| Study material |
════════════════

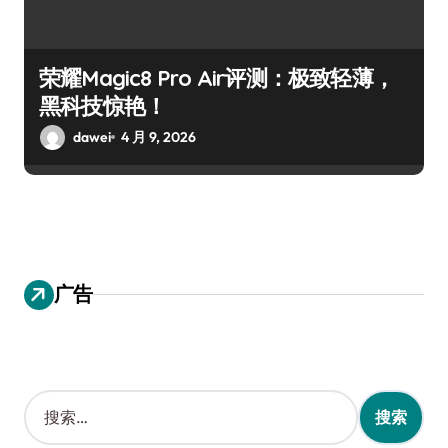
荣耀Magic8 Pro Air评测：极致轻薄，
黑科技惊艳！
dawei
4 月 9, 2026
广告
搜
索
：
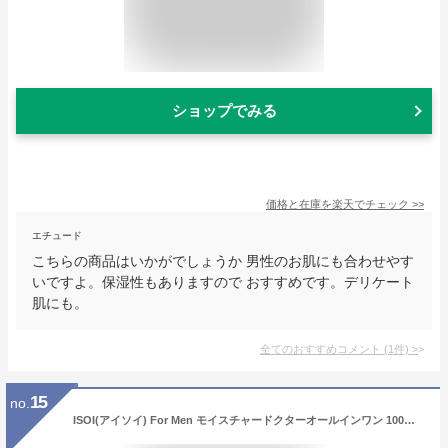
ショップでみる
価格と在庫を
楽天
でチェック
>>
エチュード
こちらの商品はいかがでしょうか 男性のお肌にも合わせやす
いですよ。保湿性もありますので おすすめです。デリケート
肌にも。
全てのおすすめコメント
(
1
件)
>
15
no.
ISOI(アイソイ) For Men モイスチャードクターオールインワン 100mL メンズ オールインワン 保湿 メンズスキンケア 化粧水 乳液 美容液 韓国コスメ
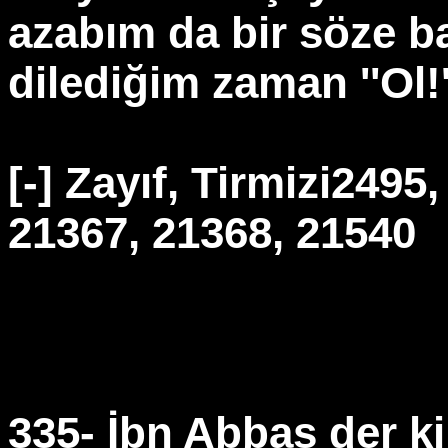
azabım da bir söze ba
dilediğim zaman ''Ol!'
[-] Zayıf, Tirmizi249
21367, 21368, 21540
335- İbn Abbas der ki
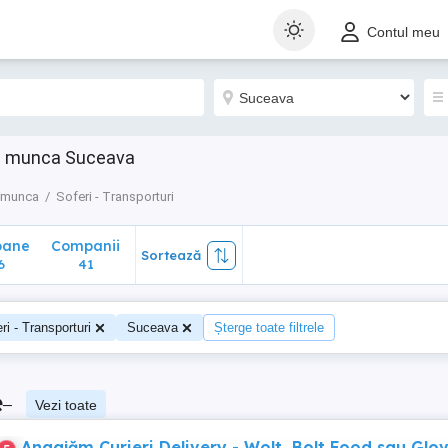
ane
Companii
Sortează
Contul meu
41
 de munca Suceava
e munca
Soferi - Transporturi
oane
Companii
Sortează
6
41
ri - Transporturi
Suceava
Șterge toate filtrele
e
–
Vezi toate
Angajăm Curieri Delivery - Wolt, Bolt Food sau Glov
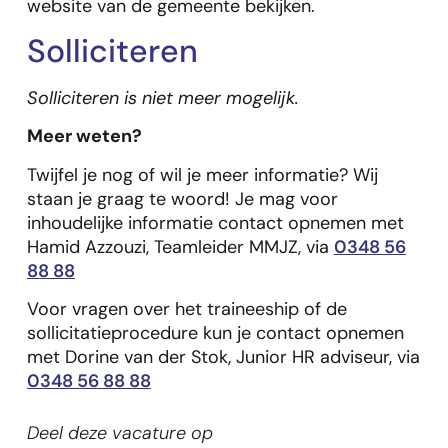
website van de gemeente bekijken.
Solliciteren
Solliciteren is niet meer mogelijk.
Meer weten?
Twijfel je nog of wil je meer informatie? Wij
staan je graag te woord! Je mag voor
inhoudelijke informatie contact opnemen met
Hamid Azzouzi, Teamleider MMJZ, via
0348 56
88 88
Voor vragen over het traineeship of de
sollicitatieprocedure kun je contact opnemen
met Dorine van der Stok, Junior HR adviseur, via
0348 56 88 88
Deel deze vacature op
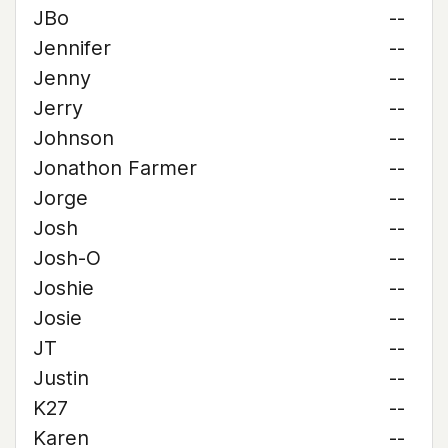
JBo
--
Jennifer
--
Jenny
--
Jerry
--
Johnson
--
Jonathon Farmer
--
Jorge
--
Josh
--
Josh-O
--
Joshie
--
Josie
--
JT
--
Justin
--
K27
--
Karen
--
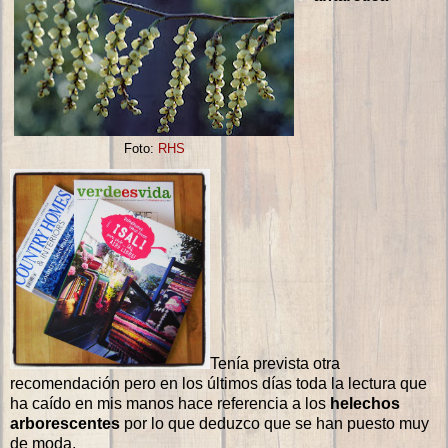
Foto:
RHS
Tenía prevista otra
recomendación pero en los últimos días toda la lectura que
ha caído en mis manos hace referencia a los
helechos
arborescentes
por lo que deduzco que se han puesto muy
de moda.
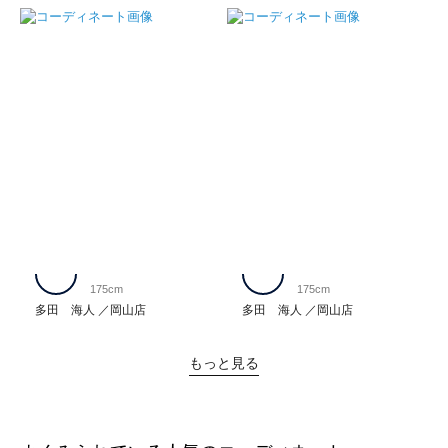
175cm
175cm
多田 海人
岡山店
多田 海人
岡山店
もっと見る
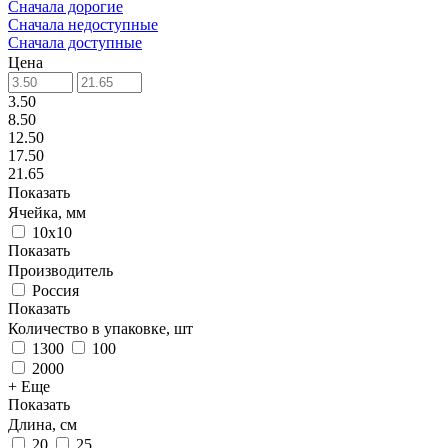
Сначала дорогие
Сначала недоступные
Сначала доступные
Цена
3.50
8.50
12.50
17.50
21.65
Показать
Ячейка, мм
10х10
Показать
Производитель
Россия
Показать
Количество в упаковке, шт
1300
100
2000
+ Еще
Показать
Длина, см
20
25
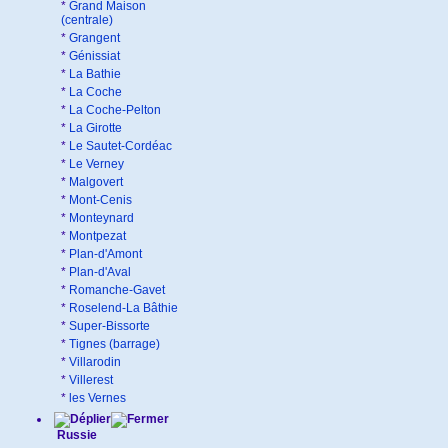
*
Grand Maison
(centrale)
*
Grangent
*
Génissiat
*
La Bathie
*
La Coche
*
La Coche-Pelton
*
La Girotte
*
Le Sautet-Cordéac
*
Le Verney
*
Malgovert
*
Mont-Cenis
*
Monteynard
*
Montpezat
*
Plan-d'Amont
*
Plan-d'Aval
*
Romanche-Gavet
*
Roselend-La Bâthie
*
Super-Bissorte
*
Tignes (barrage)
*
Villarodin
*
Villerest
*
les Vernes
Russie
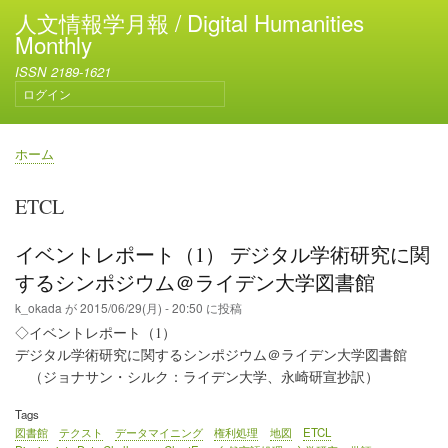
メ
人文情報学月報 / Digital Humanities
イ
Monthly
ン
ISSN 2189-1621
コ
ログイン
ン
ユ
テ
ー
ン
ザ
ホーム
ー
ツ
パ
ア
に
ン
ETCL
カ
移
く
ウ
動
ず
ン
イベントレポート（1） デジタル学術研究に関
ト
するシンポジウム＠ライデン大学図書館
メ
ニ
k_okada
が
2015/06/29(月) - 20:50
に投稿
ュ
◇イベントレポート（1）
ー
デジタル学術研究に関するシンポジウム＠ライデン大学図書館
（ジョナサン・シルク：ライデン大学、永崎研宣抄訳）
Tags
図書館
テクスト
データマイニング
権利処理
地図
ETCL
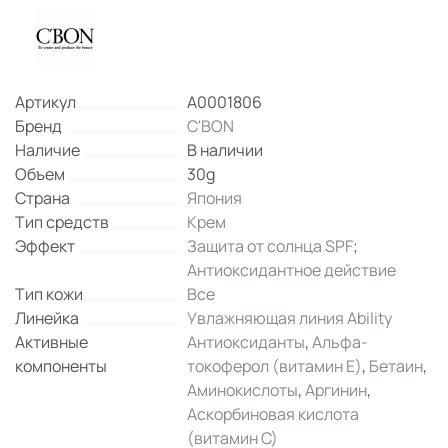
Артикул
A0001806
Бренд
C'BON
Наличие
В наличии
Объем
30g
Страна
Япония
Тип средств
Крем
Эффект
Защита от солнца SPF
;
Антиоксидантное действие
Тип кожи
Все
Линейка
Увлажняющая линия Ability
Активные
Антиоксиданты
,
Альфа-
компоненты
токоферол (витамин Е)
,
Бетаин
,
Аминокислоты
,
Аргинин
,
Аскорбиновая кислота
(витамин С)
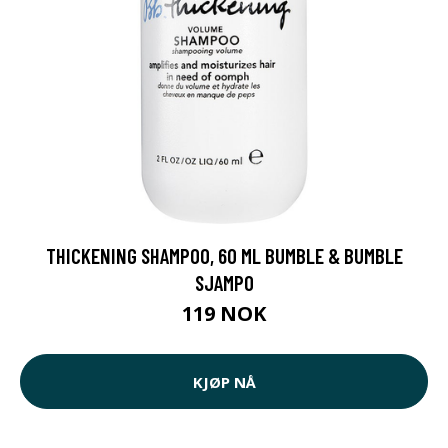
THICKENING SHAMPOO, 60 ML BUMBLE & BUMBLE
SJAMPO
119 NOK
KJØP NÅ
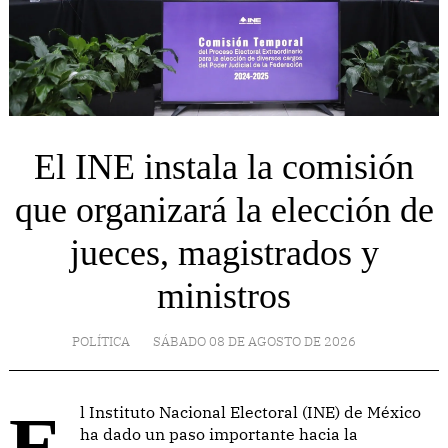
El INE instala la comisión
que organizará la elección de
jueces, magistrados y
ministros
POLÍTICA
SÁBADO 08 DE AGOSTO DE 2026
El Instituto Nacional Electoral (INE) de México
ha dado un paso importante hacia la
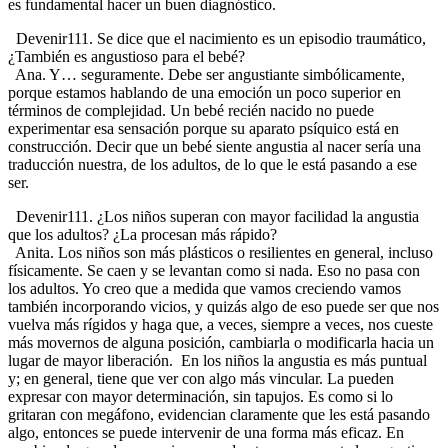
es fundamental hacer un buen diagnóstico.
Devenir111. Se dice que el nacimiento es un episodio traumático,
¿También es angustioso para el bebé?
Ana. Y… seguramente. Debe ser angustiante simbólicamente,
porque estamos hablando de una emoción un poco superior en
términos de complejidad. Un bebé recién nacido no puede
experimentar esa sensación porque su aparato psíquico está en
construcción. Decir que un bebé siente angustia al nacer sería una
traducción nuestra, de los adultos, de lo que le está pasando a ese
ser.
Devenir111. ¿Los niños superan con mayor facilidad la angustia
que los adultos? ¿La procesan más rápido?
Anita. Los niños son más plásticos o resilientes en general, incluso
físicamente. Se caen y se levantan como si nada. Eso no pasa con
los adultos. Yo creo que a medida que vamos creciendo vamos
también incorporando vicios, y quizás algo de eso puede ser que nos
vuelva más rígidos y haga que, a veces, siempre a veces, nos cueste
más movernos de alguna posición, cambiarla o modificarla hacia un
lugar de mayor liberación. En los niños la angustia es más puntual
y; en general, tiene que ver con algo más vincular. La pueden
expresar con mayor determinación, sin tapujos. Es como si lo
gritaran con megáfono, evidencian claramente que les está pasando
algo, entonces se puede intervenir de una forma más eficaz. En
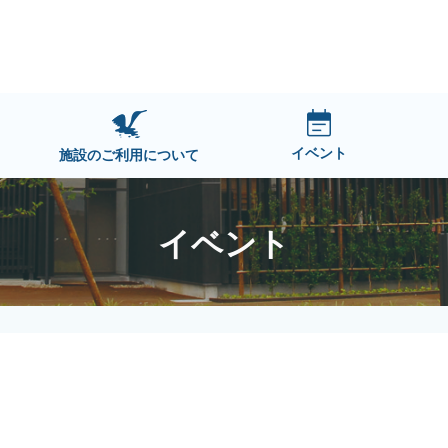
イベント
施設のご利用について
イベント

════════════════

Please extract exactly the lines of the data, from the first through the line containing "met Dorine van", and add no pictures to the copy.

荣耀Magic8 Pro Air评测：极致轻薄，
黑科技惊艳！
dawei
4 月 9, 2026
广告
搜
索
：
ショップでみる
価格と在庫を
楽天
でチェック
>>
エチュード
こちらの商品はいかがでしょうか 男性のお肌にも合わせやす
いですよ。保湿性もありますので おすすめです。デリケート
肌にも。
全てのおすすめコメント
(
1
件)
>
15
no.
ISOI(アイソイ) For Men モイスチャードクターオールインワン 100mL メンズ オールインワン 保湿 メンズスキンケア 化粧水 乳液 美容液 韓国コスメ
azabım da bir söze ba
dilediğim zaman ''Ol!'
[-] Zayıf, Tirmizi249
21367, 21368, 21540
335- İbn Abbas der ki
ane
Companii
Sortează
Contul meu
41
 de munca Suceava
e munca
Soferi - Transporturi
oane
Companii
Sortează
6
41
ri - Transporturi
Suceava
Șterge toate filtrele
e
–
Vezi toate
Angajăm Curieri Delivery - Wolt, Bolt Food sau Glov
website van de gemeente bekijken.
Solliciteren
Solliciteren is niet meer mogelijk.
Meer weten?
Twijfel je nog of wil je meer informatie? Wij
staan je graag te woord! Je mag voor
inhoudelijke informatie contact opnemen met
Hamid Azzouzi, Teamleider MMJZ, via
0348 56
88 88
Voor vragen over het traineeship of de
sollicitatieprocedure kun je contact opnemen
met Dorine van der Stok, Junior HR adviseur, via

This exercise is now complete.